More than half a million jobs have been lost in the country in two years due to factory closures, a global news agency reported. Exporters are said to have claimed that buyers have shifted to Bangladesh and Vietnam because the ongoing energy crisis made it impossible for them to meet deadline of orders as well as the fact that foreign buyers are less comfortable visiting Pakistan in spite of the fact that there has been visible improvement in security situation. Exporters also complain that the government has neither provided them any support nor planned how the textile industry should move ahead, according to this wire service of high repute.

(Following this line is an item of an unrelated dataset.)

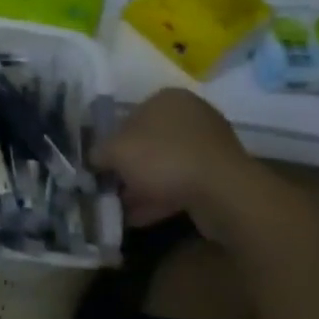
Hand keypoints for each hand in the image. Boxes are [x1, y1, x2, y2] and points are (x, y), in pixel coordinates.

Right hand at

The report further stated that despite a pick up in economic growth after the government submitted to an International Monetary Fund (IMF) programme in 2013 to avert a balance of payment crisis, Pakistan”s exports have fallen owing to a slowdown in global demand and energy shortage. Pakistan exports have fallen to $21 billion in June 2016, at the lowest level since 2010, according to Pakistan Bureau of Statistics (PBS).

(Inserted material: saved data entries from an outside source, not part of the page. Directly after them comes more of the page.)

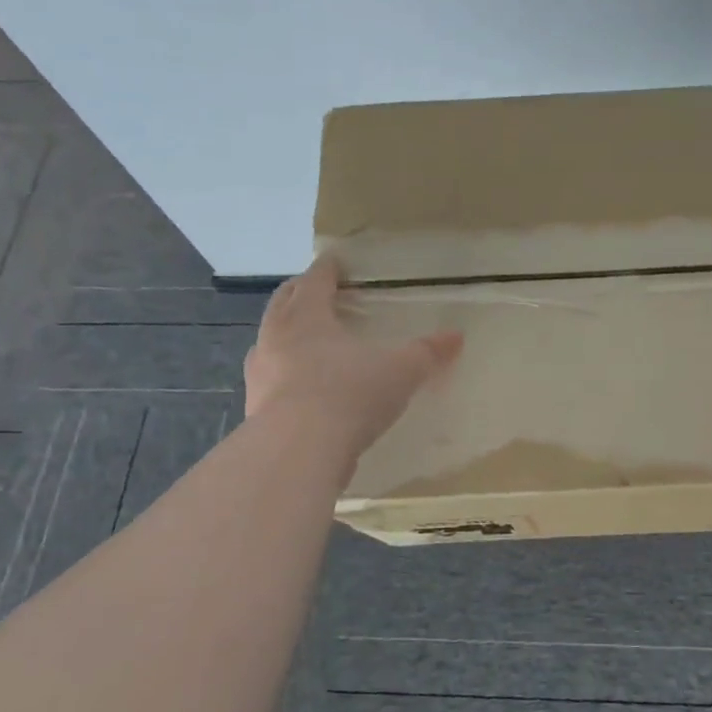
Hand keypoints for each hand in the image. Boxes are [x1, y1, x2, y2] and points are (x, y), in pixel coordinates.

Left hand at [243, 255, 461, 455]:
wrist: (298, 451)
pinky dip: (283, 373)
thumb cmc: (350, 394)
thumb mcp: (401, 371)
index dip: (327, 268)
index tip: (334, 260)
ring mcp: (260, 373)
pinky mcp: (254, 408)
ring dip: (284, 333)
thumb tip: (457, 336)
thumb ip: (427, 353)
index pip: (315, 280)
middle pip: (283, 303)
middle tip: (314, 290)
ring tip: (303, 338)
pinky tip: (300, 386)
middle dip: (299, 293)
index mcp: (307, 316)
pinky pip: (269, 379)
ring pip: (269, 340)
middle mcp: (276, 337)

Pakistan can face a serious balance of payment crisis and pressure on currency if oil prices go up and exports failed to increase. The report while quoting Acting Secretary General of All Pakistan Textile Mills Association (APTMA) Saleem Saleh added that around 100 factories have closed and at least 500,000 people have lost their jobs in the past two years; and about a two-thirds of the members of the Pakistan Bedwear Exporters Association have stopped working in the past five years, stated head of the association Shabir Ahmed.
Most of the small and mid-sized factories are closing because they are unable to bear the extra cost of prolonged power outages. However, larger factories have invested in their own power, including diesel generators, to cope with the nation”s electricity deficit of about 3,000 megawatts. According to the report, the IMF has also been pointing to a number of causes, including the local currency which it said was overvalued by as much as 20 percent. For buyers, Pakistan”s competitors are also more alluring due to the country”s tarnished security image after years of insurgency, bombings and violence.
Pakistan has already announced in June that zero-rated sales tax regime for five export industries, including textiles. Borrowing has become more attractive with the discount rate at it”s the lowest in more than four decades. Governor State Bank of Pakistan has emphasised the need to diversify products and export markets away from those on a declining trend. However, he expects improved electricity and gas supplies this year to stem some of the drop in exports, stated the wire service.